How "Honorable" Are Honor Crimes?

Domain: Theory
THOURAYA AL-NASSER (University of Nevada, Reno), Todd A. Ward (bSci21 Media, LLC), Ramona Houmanfar (University of Nevada, Reno)

This paper will outline and analyze the socio-cultural contingencies that maintain honor crimes as a cultural practice and their role in cultural survival from a macrocontingency and macrobehavior level and offer number of recommendations to reduce this cultural practice taking Jordan as a case study. The notion that religion, mainly Islam, enforced honor crimes is a misconception. Honor crimes are committed in any case a female shames her family by having premarital sexual relationship(s), misfortunate behavior or when a wife has an adulterous affair. Many families deal with this covertly and quietly far from the interference of any form of authority by choosing a family male member usually the father, brother or in some cases an uncle to "cleanse" the family's honor by murdering the female who "dishonored" the family. Number of macrocontingencies shared in the Arab world that may lead to these crimes: gossip and rumor, victim of rape, pregnant out of wedlock, marrying against family wishes, inheritance, missing from home, talking to a man who is not a family member, caught in an act of prostitution or in a brothel, external tribal and cultural influence, illiteracy and unemployment on part of the perpetuator. Number of recommendations are suggested in this paper to reduce this cultural practice in Jordan as: to change the law related to honor crimes in Jordan, the King forces change, the media highlight the fact that honor crimes are a cultural practice not a religious one, to change regulations related to Correctional and Rehabilitation center.

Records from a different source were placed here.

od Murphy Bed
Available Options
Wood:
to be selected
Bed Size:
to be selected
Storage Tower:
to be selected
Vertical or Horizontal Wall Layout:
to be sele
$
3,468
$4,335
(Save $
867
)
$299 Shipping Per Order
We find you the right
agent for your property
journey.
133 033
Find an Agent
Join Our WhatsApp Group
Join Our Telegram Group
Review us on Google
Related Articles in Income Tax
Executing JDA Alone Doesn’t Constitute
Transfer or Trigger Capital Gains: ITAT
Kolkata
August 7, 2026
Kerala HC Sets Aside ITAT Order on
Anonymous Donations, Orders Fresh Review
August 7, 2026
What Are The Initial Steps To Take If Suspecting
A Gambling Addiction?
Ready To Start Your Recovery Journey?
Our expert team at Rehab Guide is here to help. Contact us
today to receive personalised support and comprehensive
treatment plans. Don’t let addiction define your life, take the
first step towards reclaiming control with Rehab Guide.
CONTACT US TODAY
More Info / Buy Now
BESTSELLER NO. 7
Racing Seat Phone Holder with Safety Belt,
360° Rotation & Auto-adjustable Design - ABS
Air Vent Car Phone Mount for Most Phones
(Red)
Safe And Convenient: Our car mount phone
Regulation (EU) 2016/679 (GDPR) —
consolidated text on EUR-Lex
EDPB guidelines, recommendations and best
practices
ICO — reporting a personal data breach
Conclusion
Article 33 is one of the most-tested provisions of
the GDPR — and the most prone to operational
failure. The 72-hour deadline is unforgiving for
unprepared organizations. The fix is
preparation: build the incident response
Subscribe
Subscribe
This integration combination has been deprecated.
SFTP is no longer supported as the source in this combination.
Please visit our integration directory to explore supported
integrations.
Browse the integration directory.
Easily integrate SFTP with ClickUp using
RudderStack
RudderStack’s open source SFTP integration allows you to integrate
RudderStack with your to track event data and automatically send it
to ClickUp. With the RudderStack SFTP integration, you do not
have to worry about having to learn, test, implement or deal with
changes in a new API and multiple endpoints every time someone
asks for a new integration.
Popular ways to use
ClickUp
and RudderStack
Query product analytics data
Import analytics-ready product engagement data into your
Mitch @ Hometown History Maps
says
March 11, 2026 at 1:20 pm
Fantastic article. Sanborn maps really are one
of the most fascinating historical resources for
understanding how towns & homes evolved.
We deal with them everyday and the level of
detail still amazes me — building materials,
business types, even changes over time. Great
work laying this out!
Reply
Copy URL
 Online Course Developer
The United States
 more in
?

A Formation of Categorization and Conceptualization of Terrorism as a Result of the Transfer of Function Across Stimuli
Domain: Theory
SUZZANNA JAVED (Teachers College, Columbia University)
Abstract: The purpose of the paper is to examine and analyze the formation of equivalences and categorization. Further, it aims to focus on the conceptualization of terrorism as a result of the transfer of function across stimuli. Additionally, it is conceptually driven to understand categorization in cultural and social language reinforcement of our environment. Sidman (2003) proposed a principle, that the physical and social environmental factors should be studied and understood in effort to change the targeted behavior. Hayes, Barnes-Holmes, and Roche (2001) proposed that there must be a rationale for individuals to hate someone who they have not met. Behavior analysts have started to empirically analyze language to understand the role of human behaviors which include bias and categorization. Moreover, educational methods that aimed to reduce prejudice have actually contributed to strengthen the stereotypes via categorization and derived relational responding. Suppression of prejudice thoughts initially can show significant success. However, it can lead to increase of disturbing thoughts over a span of time. Therefore, suppressed behaviors such as, prejudice thoughts can increase significantly when individuals are not coming in contact with direct contingency of de-categorization. Racial categorization contingencies may result in the individuals being less willing to change their prejudice behavior. Therefore, techniques utilized in acceptance, commitment therapy can help to assist in reducing categorization in human learning. Additionally, multiple examplar instruction can also facilitate in learning to understand human individuality.